As director of the Hewlett Foundation’s Global Development and Population Program and new 3ie board chair, Ruth Levine is a tireless and passionate advocate for the importance of having and using high-quality evidence to inform development policies. Emmanuel Jimenez, 3ie executive director, caught up with her over email recently, and here is an edited version of their conversation.
1. What has changed about evaluation in the last ten years?
The most important achievement has been a widespread realisation that it’s possible to rigorously measure impact. There has been a tremendous increase in the availability of strong evidence about programme effectiveness and innovative approaches to measuring the impact of interventions far outside some of the more conventional areas, like health and education.
We ask harder questions now. In an earlier era, it was extremely unusual to think that you could rigorously and credibly answer the question: “Does this programme do what we were hoping it would?” We usually didn’t even ask. We were satisfied counting inputs and activities and then making a judgment call about whether a given programme was working. Pioneering academics working on impact evaluation showed us that it actually is possible, under certain conditions, to estimate impact, which has increased our collective appetite for answering hard questions.
We know more.
Through 3ie’s work to identify priority questions and fund evaluations, and through the work that others have done to conduct rigorous evaluations, we have immensely more evidence about programme effectiveness than we had five to eight years ago.
3ie’s databases contains thousands of impact evaluations and hundreds of systematic reviews of evidence on development policies and programmes. Although we still have gaps, we have a far more robust evidence base in many areas in which governments and donors make the largest investments.
Finally, we are seeing tremendous innovation. Those who are working on impact evaluation have stretched themselves in impressive and creative ways to measure impact in new sectors. For instance, we now have studies that estimate programme impacts in gender equality, climate change, and strengthening of democratic institutions – areas that we once thought were too challenging from a methodological perspective.
2. What challenges remain for 3ie and others working to help improve the lives of people living in poverty?
I think of 3ie as a unique part of a larger ecosystem of organisations and individuals working to advance the use of evidence for policymaking. 3ie brings together those who wish to use impact evaluation findings with those who conduct impact evaluations. It mobilises and focuses resources for questions that matter in the real world, and paves the way for research transparency practices to ensure good quality. 3ie also works closely with governments, and NGOs to strengthen the systems through which they prioritise evaluations and use findings.
There are many exciting challenges ahead. Two that stand out are political, rather than technical. The first is to sustain the commitment by funders to the effectiveness agenda, which includes, but is broader than, investing in high-quality, meaningful evaluation. In times of austerity, we should all care much more about applying the best available evidence about what works and what doesn’t. Right now, though, enthusiasm for evidence-informed decision-making is waning, and that may have some unfortunate spillovers for funding impact evaluations.

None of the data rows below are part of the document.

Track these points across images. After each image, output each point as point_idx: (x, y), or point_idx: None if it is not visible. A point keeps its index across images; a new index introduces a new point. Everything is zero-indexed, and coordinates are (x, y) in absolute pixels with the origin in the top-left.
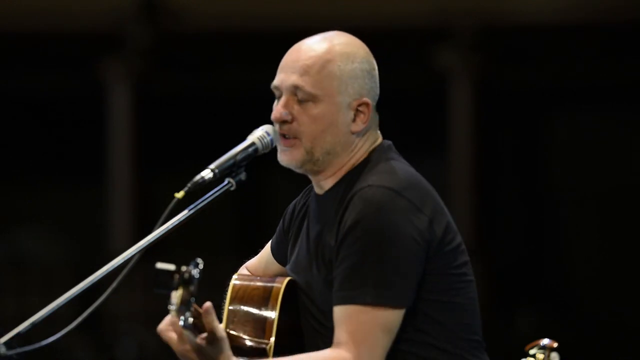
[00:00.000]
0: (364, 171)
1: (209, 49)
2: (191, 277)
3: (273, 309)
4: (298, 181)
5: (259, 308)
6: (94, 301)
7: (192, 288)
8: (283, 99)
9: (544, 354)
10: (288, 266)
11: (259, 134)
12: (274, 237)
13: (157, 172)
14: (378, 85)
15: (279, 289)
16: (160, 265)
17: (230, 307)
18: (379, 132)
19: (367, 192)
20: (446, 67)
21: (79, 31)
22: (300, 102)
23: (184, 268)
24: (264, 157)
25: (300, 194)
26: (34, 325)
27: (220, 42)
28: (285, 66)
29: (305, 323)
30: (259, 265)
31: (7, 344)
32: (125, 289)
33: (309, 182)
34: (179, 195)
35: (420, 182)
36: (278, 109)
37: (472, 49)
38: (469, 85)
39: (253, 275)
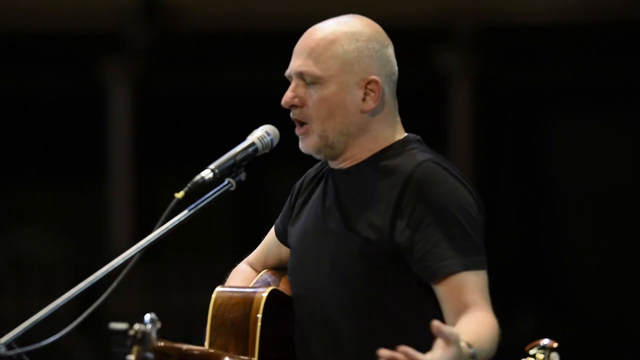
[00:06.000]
0: (404, 150)
1: (209, 49)
2: (144, 336)
3: (254, 325)
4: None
5: (240, 326)
6: (94, 301)
7: (147, 346)
8: (292, 84)
9: (544, 354)
10: (292, 232)
11: (259, 134)
12: (280, 217)
13: (157, 172)
14: (393, 64)
15: (260, 302)
16: (113, 325)
17: (212, 325)
18: (399, 118)
19: (430, 167)
20: (446, 67)
21: (79, 31)
22: (308, 85)
23: (136, 327)
24: (264, 157)
25: (312, 169)
26: (34, 325)
27: (220, 43)
28: (295, 52)
29: (299, 309)
30: (260, 256)
31: (7, 344)
32: (125, 289)
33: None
34: (179, 195)
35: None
36: (287, 94)
37: (472, 49)
38: (469, 85)
39: (236, 284)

The second one is to build on the existing momentum in low- and middle-income countries for using the best available evidence to design public programmes and make adjustments when warranted.
"We see many governments expressing more and more interest and capacity to focus on technical issues in public policy – and one of the most important is programme effectiveness. Therefore, the impact evaluation community has an unmissable opportunity to respond to this interest comprehensively."

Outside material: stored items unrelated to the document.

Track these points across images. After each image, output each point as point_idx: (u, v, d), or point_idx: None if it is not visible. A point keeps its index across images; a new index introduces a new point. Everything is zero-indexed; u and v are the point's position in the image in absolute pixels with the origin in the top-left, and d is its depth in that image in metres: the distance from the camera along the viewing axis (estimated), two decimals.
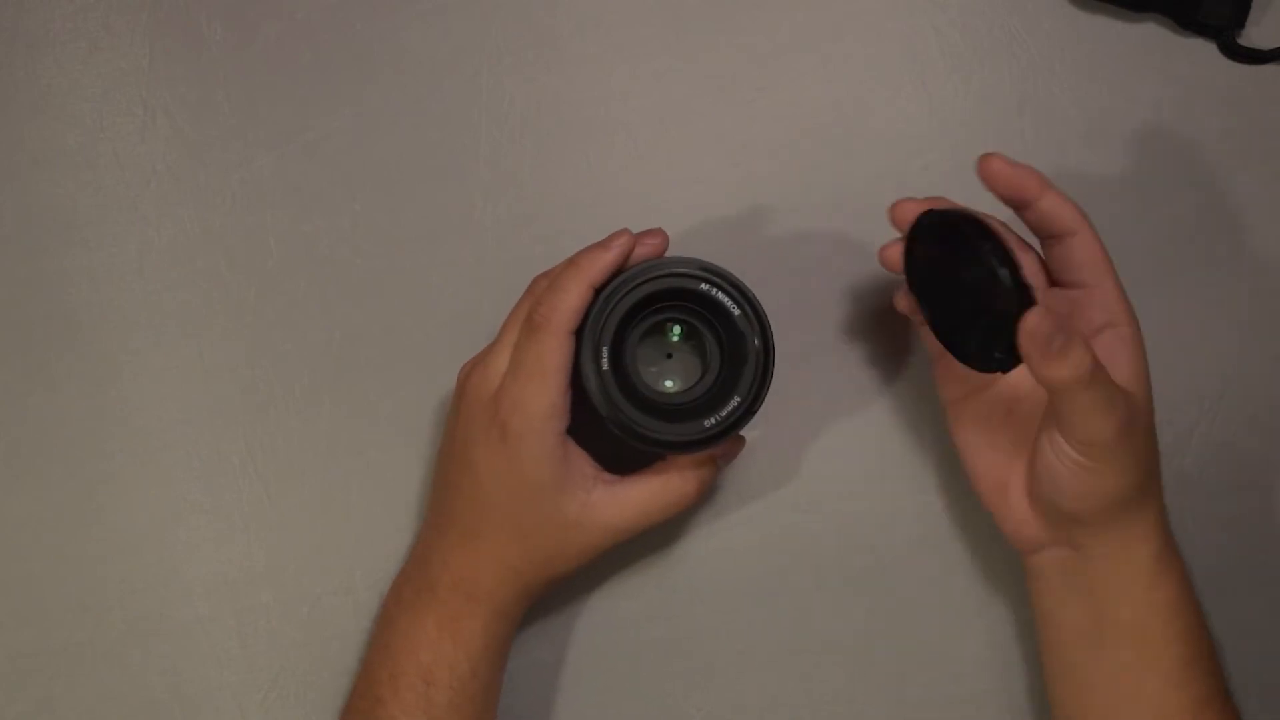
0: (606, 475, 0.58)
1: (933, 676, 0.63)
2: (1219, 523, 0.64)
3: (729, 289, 0.55)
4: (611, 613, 0.65)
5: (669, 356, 0.59)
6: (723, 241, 0.66)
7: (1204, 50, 0.67)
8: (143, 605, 0.66)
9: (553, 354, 0.55)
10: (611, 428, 0.56)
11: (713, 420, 0.55)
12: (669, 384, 0.59)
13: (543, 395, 0.55)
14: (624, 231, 0.57)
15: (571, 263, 0.56)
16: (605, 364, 0.55)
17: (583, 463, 0.57)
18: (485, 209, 0.67)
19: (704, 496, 0.59)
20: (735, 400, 0.55)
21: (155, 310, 0.67)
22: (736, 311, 0.55)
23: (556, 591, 0.64)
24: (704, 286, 0.55)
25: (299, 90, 0.68)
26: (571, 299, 0.55)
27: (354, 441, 0.66)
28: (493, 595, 0.58)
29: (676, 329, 0.58)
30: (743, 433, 0.57)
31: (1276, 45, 0.66)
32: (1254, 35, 0.67)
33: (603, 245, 0.56)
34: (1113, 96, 0.66)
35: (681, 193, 0.67)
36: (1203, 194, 0.66)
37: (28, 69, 0.69)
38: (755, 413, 0.56)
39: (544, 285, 0.58)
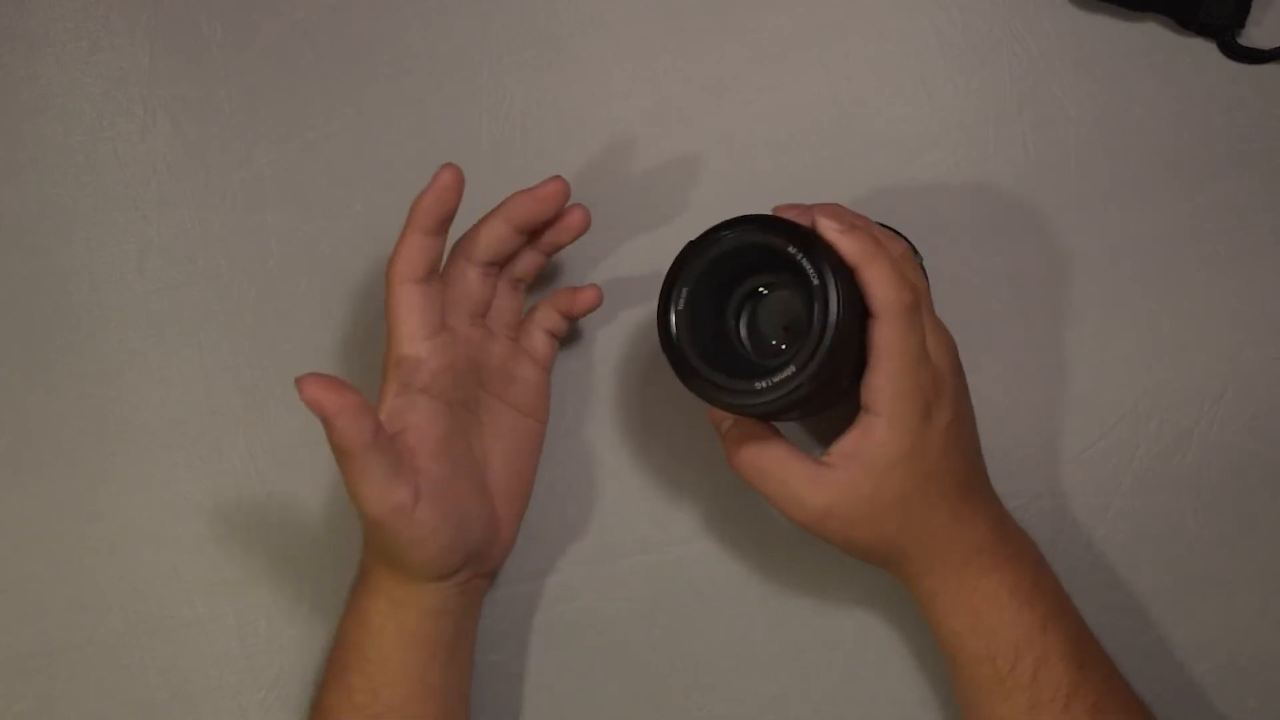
0: None
1: (932, 676, 0.63)
2: (1219, 523, 0.64)
3: (815, 258, 0.52)
4: (612, 612, 0.65)
5: (785, 328, 0.58)
6: None
7: (1204, 50, 0.67)
8: (143, 605, 0.66)
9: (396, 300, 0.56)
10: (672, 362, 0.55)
11: (764, 383, 0.52)
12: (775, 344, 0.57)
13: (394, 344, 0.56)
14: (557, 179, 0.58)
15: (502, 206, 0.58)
16: (682, 304, 0.54)
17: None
18: (486, 209, 0.67)
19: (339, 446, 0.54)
20: (790, 369, 0.51)
21: (155, 310, 0.67)
22: (815, 281, 0.52)
23: (546, 590, 0.64)
24: (790, 249, 0.52)
25: (299, 90, 0.68)
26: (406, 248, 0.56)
27: None
28: (372, 573, 0.58)
29: (763, 290, 0.57)
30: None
31: (1276, 45, 0.66)
32: (1254, 35, 0.67)
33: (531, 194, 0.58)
34: (1113, 96, 0.66)
35: (682, 192, 0.67)
36: (1203, 194, 0.66)
37: (28, 69, 0.69)
38: (807, 386, 0.52)
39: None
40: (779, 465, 0.55)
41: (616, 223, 0.66)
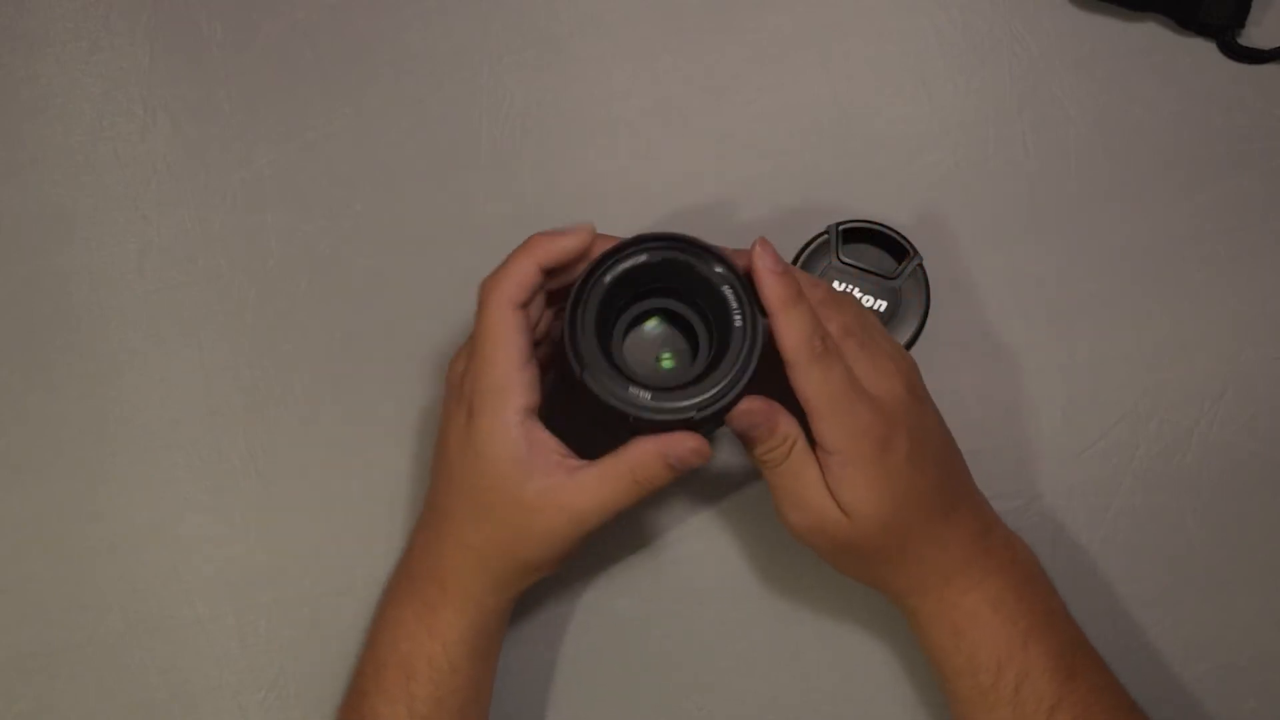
0: (572, 460, 0.56)
1: (930, 678, 0.63)
2: (1219, 523, 0.64)
3: (719, 263, 0.54)
4: (611, 612, 0.65)
5: (660, 356, 0.59)
6: (722, 242, 0.66)
7: (1204, 50, 0.67)
8: (143, 605, 0.66)
9: (496, 326, 0.54)
10: (590, 394, 0.54)
11: (697, 399, 0.53)
12: (665, 365, 0.58)
13: (494, 368, 0.54)
14: (587, 224, 0.56)
15: (524, 242, 0.56)
16: (588, 330, 0.54)
17: (548, 444, 0.55)
18: (485, 209, 0.67)
19: (661, 488, 0.55)
20: (722, 383, 0.53)
21: (155, 310, 0.67)
22: (728, 293, 0.53)
23: (547, 588, 0.64)
24: (691, 260, 0.54)
25: (299, 90, 0.68)
26: (514, 273, 0.54)
27: (354, 441, 0.66)
28: (461, 582, 0.57)
29: (653, 320, 0.57)
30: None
31: (1276, 45, 0.66)
32: (1254, 35, 0.67)
33: (559, 230, 0.55)
34: (1113, 96, 0.66)
35: (682, 192, 0.67)
36: (1203, 194, 0.66)
37: (28, 69, 0.69)
38: (740, 389, 0.53)
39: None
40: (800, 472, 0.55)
41: (616, 223, 0.66)
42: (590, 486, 0.55)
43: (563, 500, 0.55)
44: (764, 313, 0.53)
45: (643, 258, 0.54)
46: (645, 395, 0.53)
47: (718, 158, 0.67)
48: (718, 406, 0.53)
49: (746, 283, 0.54)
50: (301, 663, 0.65)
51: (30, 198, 0.68)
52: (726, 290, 0.54)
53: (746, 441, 0.56)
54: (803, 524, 0.56)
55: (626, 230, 0.66)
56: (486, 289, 0.55)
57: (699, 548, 0.65)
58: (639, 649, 0.65)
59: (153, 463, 0.66)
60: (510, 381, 0.54)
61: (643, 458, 0.54)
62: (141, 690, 0.65)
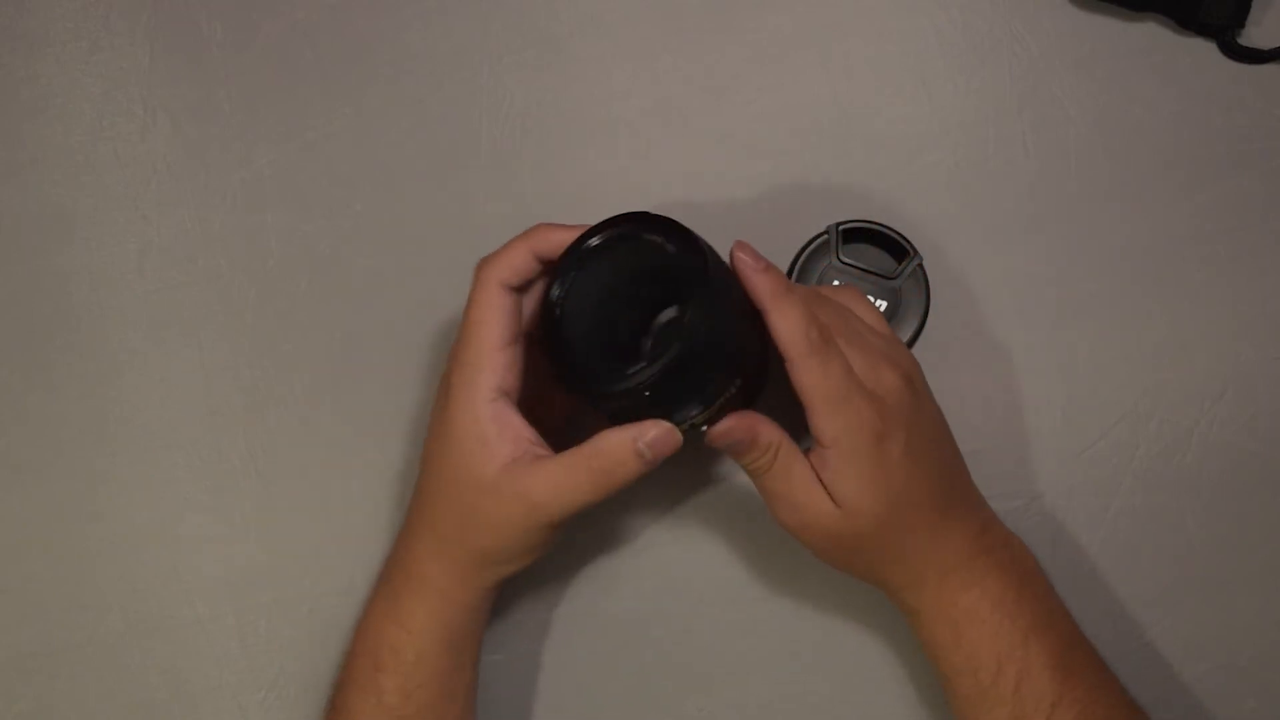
0: (542, 449, 0.54)
1: (930, 678, 0.63)
2: (1219, 523, 0.64)
3: (671, 235, 0.53)
4: (612, 612, 0.65)
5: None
6: (722, 241, 0.66)
7: (1204, 50, 0.67)
8: (143, 605, 0.66)
9: (481, 303, 0.54)
10: (548, 359, 0.53)
11: (640, 365, 0.51)
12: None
13: (473, 344, 0.54)
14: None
15: (528, 230, 0.55)
16: (557, 302, 0.53)
17: (518, 429, 0.54)
18: (485, 209, 0.67)
19: (630, 481, 0.53)
20: (667, 354, 0.50)
21: (155, 310, 0.67)
22: (672, 249, 0.52)
23: (548, 590, 0.64)
24: (671, 248, 0.53)
25: (299, 90, 0.68)
26: (511, 256, 0.54)
27: (354, 441, 0.66)
28: (422, 568, 0.57)
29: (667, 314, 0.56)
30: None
31: (1276, 45, 0.66)
32: (1254, 35, 0.67)
33: (561, 225, 0.55)
34: (1113, 96, 0.66)
35: (682, 192, 0.67)
36: (1203, 194, 0.66)
37: (28, 69, 0.69)
38: (707, 337, 0.51)
39: None
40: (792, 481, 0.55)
41: None
42: (551, 475, 0.53)
43: (520, 487, 0.53)
44: (744, 291, 0.52)
45: (596, 240, 0.54)
46: (613, 371, 0.51)
47: (718, 158, 0.67)
48: (658, 375, 0.50)
49: (711, 251, 0.53)
50: (301, 663, 0.65)
51: (30, 198, 0.68)
52: (691, 260, 0.52)
53: (733, 455, 0.56)
54: (796, 522, 0.56)
55: None
56: (479, 267, 0.55)
57: (698, 548, 0.65)
58: (639, 650, 0.65)
59: (153, 463, 0.66)
60: (486, 359, 0.54)
61: (607, 445, 0.53)
62: (141, 690, 0.65)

3. How would you characterise your style of leadership as board chair?
I guess we’ll see!
As a board chair, I’ll have to be conscious of finding the right balance in multiple ways. I will have the responsibility to support the organisation whole-heartedly while at the same time asking some tough questions. I’ll try to be sufficiently tuned in to the details of 3ie’s work to be helpful with strategy and fundraising, while keeping away from the sorts of decisions that are management’s responsibility. All board members work on achieving this balance, and I’m responsible for creating the conditions for everyone to work together to benefit 3ie’s mission. I’ll also take advantage of every opportunity to remind people that we are part of one of the most important movements in the world today: one that is fighting for facts and openness.

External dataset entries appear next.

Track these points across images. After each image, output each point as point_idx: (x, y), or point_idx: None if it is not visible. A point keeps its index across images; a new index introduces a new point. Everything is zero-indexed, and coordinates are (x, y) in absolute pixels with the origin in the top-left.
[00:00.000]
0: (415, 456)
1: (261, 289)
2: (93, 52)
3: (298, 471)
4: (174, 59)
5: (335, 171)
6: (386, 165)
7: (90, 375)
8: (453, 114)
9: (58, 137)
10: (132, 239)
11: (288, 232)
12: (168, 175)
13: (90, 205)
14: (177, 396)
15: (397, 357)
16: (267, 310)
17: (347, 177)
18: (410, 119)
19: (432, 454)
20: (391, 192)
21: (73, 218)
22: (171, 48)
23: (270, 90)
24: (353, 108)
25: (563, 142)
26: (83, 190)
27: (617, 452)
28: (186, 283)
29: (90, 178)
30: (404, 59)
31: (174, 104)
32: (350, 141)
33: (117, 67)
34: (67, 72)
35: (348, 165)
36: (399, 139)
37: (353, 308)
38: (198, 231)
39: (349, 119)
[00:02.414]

4. Is it unusual for a Hewlett Foundation staff member to sit on a grantee organisation’s board?
In general, we are not permitted to sit on grantee boards. As a funder, we believe we already have significant influence and want to avoid excessively driving an organisation’s agenda and operations. In this case, we made an exception because of 3ie’s board structure. There is a board seat for private funders, and last year I was asked to take that on. I will hold that position along with being board chair. During the time I serve as 3ie’s board chair, I will not make any funding recommendations concerning 3ie to the foundation.